Furthermore, although our in vivo data strongly support an association between Ephx2 and the system Xc^-/GSH/GPX4 axis, this relationship remains correlative. The absence of in vitro data on relevant human cells, such as bronchial epithelial cells or macrophages, limits mechanistic conclusions. In the absence of cellular evidence, it is difficult to distinguish between cell-autonomous and systemic effects. Consequently, extrapolation to human physiology remains tentative. Future studies should define the precise molecular mechanisms linking Ephx2 to the system Xc^-/GSH/GPX4 axis in reductionist models and validate these findings in clinical samples, such as lung tissues or sputum from patients with COPD, before positioning Ephx2 as a viable therapeutic target.

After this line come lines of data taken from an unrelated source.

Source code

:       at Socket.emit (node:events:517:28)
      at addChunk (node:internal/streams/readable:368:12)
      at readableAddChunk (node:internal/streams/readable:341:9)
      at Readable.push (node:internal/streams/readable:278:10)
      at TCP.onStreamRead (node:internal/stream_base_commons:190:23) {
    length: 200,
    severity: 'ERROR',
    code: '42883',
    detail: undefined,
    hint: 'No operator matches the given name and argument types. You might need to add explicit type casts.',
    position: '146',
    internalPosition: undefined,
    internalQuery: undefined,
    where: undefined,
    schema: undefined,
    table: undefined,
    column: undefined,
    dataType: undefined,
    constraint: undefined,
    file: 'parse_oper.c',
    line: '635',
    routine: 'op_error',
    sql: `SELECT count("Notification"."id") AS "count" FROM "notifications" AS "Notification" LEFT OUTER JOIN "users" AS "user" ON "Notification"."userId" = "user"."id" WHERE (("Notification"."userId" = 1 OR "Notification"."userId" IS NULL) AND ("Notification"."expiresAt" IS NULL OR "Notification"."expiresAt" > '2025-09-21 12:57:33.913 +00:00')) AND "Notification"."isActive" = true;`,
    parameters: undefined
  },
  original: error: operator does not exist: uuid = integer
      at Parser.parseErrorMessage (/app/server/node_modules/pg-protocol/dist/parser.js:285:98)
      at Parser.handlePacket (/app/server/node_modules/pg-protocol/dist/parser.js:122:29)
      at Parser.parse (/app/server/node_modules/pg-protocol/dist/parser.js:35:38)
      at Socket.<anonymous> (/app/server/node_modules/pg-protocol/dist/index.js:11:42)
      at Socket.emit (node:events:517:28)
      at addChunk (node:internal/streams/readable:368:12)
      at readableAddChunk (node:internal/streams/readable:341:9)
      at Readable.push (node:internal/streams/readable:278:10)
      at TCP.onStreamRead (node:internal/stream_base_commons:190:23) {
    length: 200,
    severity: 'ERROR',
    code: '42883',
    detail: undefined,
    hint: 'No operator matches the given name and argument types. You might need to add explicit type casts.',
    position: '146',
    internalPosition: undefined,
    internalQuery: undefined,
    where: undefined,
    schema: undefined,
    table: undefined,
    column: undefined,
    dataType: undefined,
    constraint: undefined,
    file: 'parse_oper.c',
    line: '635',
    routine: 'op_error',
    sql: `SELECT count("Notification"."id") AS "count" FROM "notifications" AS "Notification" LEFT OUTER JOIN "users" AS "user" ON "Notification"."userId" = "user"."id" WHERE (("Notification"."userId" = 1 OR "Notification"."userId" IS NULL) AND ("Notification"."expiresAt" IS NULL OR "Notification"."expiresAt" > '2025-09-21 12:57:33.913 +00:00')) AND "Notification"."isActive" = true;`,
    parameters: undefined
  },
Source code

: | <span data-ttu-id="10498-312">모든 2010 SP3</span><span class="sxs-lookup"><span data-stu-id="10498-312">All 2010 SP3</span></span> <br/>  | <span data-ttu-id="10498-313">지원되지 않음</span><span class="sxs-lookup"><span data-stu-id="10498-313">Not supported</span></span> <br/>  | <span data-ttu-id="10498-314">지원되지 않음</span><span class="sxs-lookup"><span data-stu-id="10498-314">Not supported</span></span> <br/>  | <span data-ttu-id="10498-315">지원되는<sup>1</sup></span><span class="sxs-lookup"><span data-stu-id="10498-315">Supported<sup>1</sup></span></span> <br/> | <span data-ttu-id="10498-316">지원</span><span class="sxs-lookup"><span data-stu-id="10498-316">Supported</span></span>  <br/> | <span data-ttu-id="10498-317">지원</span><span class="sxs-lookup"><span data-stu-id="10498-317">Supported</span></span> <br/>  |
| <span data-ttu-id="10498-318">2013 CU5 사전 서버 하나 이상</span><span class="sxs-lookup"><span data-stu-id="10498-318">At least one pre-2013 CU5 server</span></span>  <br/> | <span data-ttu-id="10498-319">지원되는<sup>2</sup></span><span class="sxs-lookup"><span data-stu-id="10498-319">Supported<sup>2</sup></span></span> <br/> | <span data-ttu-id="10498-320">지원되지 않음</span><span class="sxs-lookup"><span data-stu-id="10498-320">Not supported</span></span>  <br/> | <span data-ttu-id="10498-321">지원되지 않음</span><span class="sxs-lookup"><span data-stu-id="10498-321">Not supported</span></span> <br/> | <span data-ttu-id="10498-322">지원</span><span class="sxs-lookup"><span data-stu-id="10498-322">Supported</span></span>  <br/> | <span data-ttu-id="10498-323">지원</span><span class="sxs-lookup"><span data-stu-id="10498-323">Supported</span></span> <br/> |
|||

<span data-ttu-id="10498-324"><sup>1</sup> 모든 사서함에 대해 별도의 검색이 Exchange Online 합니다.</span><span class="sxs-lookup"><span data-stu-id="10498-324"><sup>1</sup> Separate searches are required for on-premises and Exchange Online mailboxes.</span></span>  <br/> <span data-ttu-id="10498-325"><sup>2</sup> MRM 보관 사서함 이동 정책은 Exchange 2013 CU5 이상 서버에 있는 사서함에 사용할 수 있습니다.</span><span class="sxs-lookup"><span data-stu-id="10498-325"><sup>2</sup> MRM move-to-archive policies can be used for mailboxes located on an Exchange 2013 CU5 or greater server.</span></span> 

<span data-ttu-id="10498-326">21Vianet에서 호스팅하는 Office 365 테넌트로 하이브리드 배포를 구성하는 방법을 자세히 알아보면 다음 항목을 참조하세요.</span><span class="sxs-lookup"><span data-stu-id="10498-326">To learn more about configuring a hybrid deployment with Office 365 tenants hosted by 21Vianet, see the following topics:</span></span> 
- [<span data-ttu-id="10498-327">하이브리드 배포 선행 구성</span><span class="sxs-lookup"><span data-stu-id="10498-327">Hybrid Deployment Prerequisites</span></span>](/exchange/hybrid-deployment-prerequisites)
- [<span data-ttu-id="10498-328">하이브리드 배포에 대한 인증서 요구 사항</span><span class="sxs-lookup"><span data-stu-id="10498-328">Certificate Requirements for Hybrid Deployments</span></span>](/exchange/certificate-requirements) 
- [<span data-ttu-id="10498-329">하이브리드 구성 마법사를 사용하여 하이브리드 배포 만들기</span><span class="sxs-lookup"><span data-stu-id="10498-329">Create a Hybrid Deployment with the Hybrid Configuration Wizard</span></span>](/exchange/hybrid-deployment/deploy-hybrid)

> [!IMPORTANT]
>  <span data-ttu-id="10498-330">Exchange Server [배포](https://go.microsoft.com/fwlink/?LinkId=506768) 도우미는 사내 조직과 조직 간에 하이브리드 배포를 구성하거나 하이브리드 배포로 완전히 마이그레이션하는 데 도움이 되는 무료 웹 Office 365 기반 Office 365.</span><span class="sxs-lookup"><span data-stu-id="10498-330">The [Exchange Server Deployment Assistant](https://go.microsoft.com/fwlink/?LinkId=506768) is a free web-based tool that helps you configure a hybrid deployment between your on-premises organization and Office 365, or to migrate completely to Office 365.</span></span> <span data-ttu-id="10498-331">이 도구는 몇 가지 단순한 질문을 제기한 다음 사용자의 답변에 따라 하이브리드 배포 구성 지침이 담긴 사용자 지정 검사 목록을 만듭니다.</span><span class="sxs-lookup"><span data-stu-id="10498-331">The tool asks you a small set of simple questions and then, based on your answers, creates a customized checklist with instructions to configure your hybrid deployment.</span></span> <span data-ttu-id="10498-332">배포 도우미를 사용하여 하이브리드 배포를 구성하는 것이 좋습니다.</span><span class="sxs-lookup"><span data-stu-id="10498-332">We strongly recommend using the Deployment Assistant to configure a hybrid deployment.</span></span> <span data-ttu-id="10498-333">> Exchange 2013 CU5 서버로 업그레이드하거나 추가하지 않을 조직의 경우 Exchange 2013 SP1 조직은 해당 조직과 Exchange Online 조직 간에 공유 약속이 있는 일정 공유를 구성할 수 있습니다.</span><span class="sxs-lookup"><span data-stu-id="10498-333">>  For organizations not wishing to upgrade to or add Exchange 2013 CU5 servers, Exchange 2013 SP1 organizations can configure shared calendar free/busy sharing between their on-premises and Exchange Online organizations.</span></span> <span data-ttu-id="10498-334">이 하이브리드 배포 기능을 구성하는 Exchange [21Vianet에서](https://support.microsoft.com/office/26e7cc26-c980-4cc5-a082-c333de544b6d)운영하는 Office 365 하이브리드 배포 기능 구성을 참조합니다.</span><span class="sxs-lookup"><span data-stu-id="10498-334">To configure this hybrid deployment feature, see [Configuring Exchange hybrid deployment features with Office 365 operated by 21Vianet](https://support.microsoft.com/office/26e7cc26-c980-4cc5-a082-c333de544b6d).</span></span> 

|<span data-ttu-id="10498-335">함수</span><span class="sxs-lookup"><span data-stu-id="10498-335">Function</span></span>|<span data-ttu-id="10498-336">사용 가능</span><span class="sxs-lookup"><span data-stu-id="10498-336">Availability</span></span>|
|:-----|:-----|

Importantly, this is the first study, to the best of our knowledge, to investigate the effect of Ephx2 deficiency on ferroptosis in the lung tissue caused by CS exposure in a COPD mouse model. However, the present study examined only chronic CS exposure in Ephx2-knockout mice. Further investigations are necessary to decipher the precise regulatory mechanisms governing this process.